**Job item**
Could you copy out all of the records below exactly, leaving out every picture?

[[ Supplied material open ]]

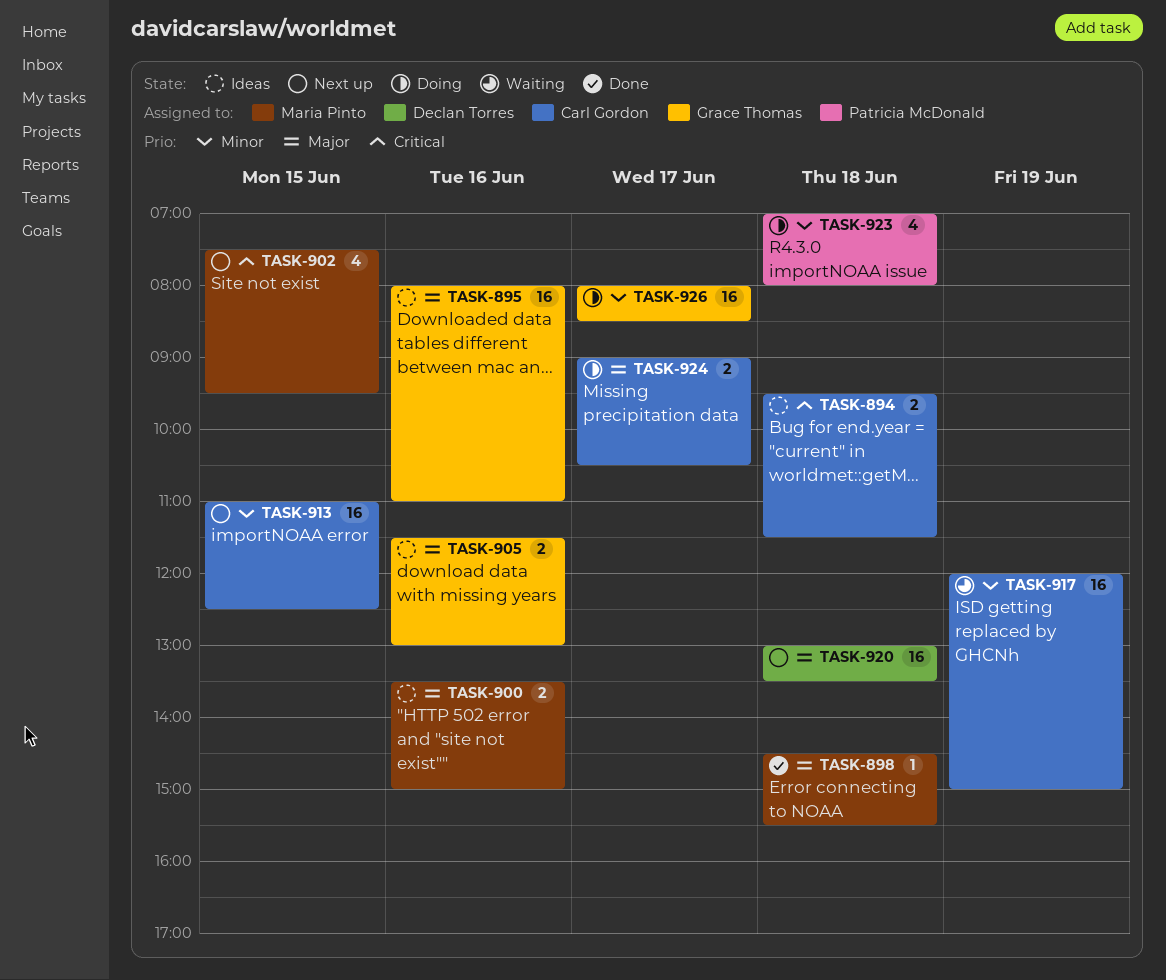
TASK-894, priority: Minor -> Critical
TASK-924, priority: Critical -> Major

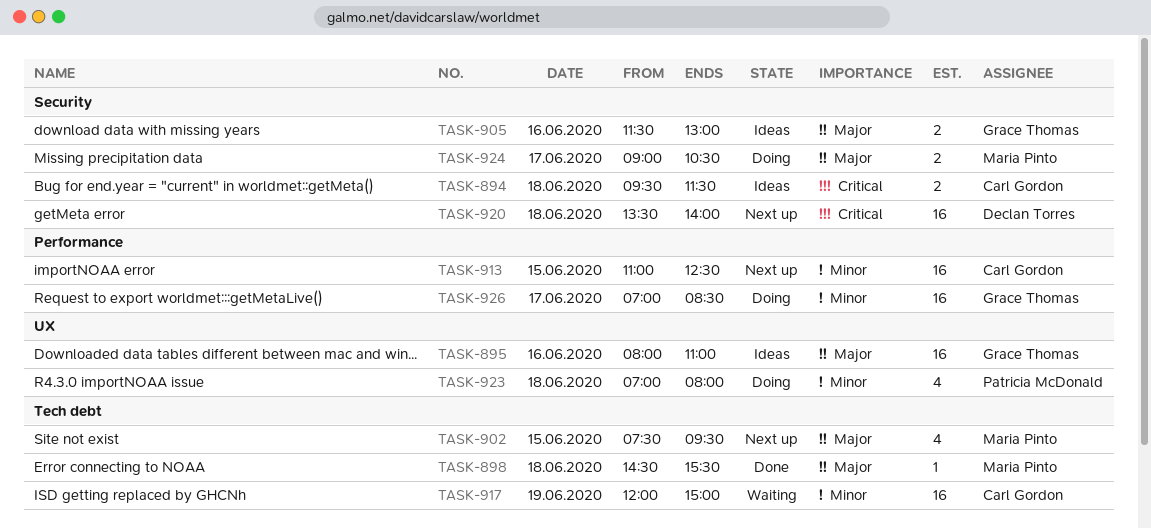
TASK-900: present -> none
TASK-902, priority: Critical -> Major
TASK-920, priority: Major -> Critical
TASK-920, begins: 13:00 -> 13:30
TASK-920, ends: 13:30 -> 14:00
TASK-924, owner: Carl Gordon -> Maria Pinto
TASK-926, begins: 08:00 -> 07:00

[[ Supplied material closed ]]

**Output**
TASK-894, priority: Minor -> Critical
TASK-924, priority: Critical -> Major

TASK-900: present -> none
TASK-902, priority: Critical -> Major
TASK-920, priority: Major -> Critical
TASK-920, begins: 13:00 -> 13:30
TASK-920, ends: 13:30 -> 14:00
TASK-924, owner: Carl Gordon -> Maria Pinto
TASK-926, begins: 08:00 -> 07:00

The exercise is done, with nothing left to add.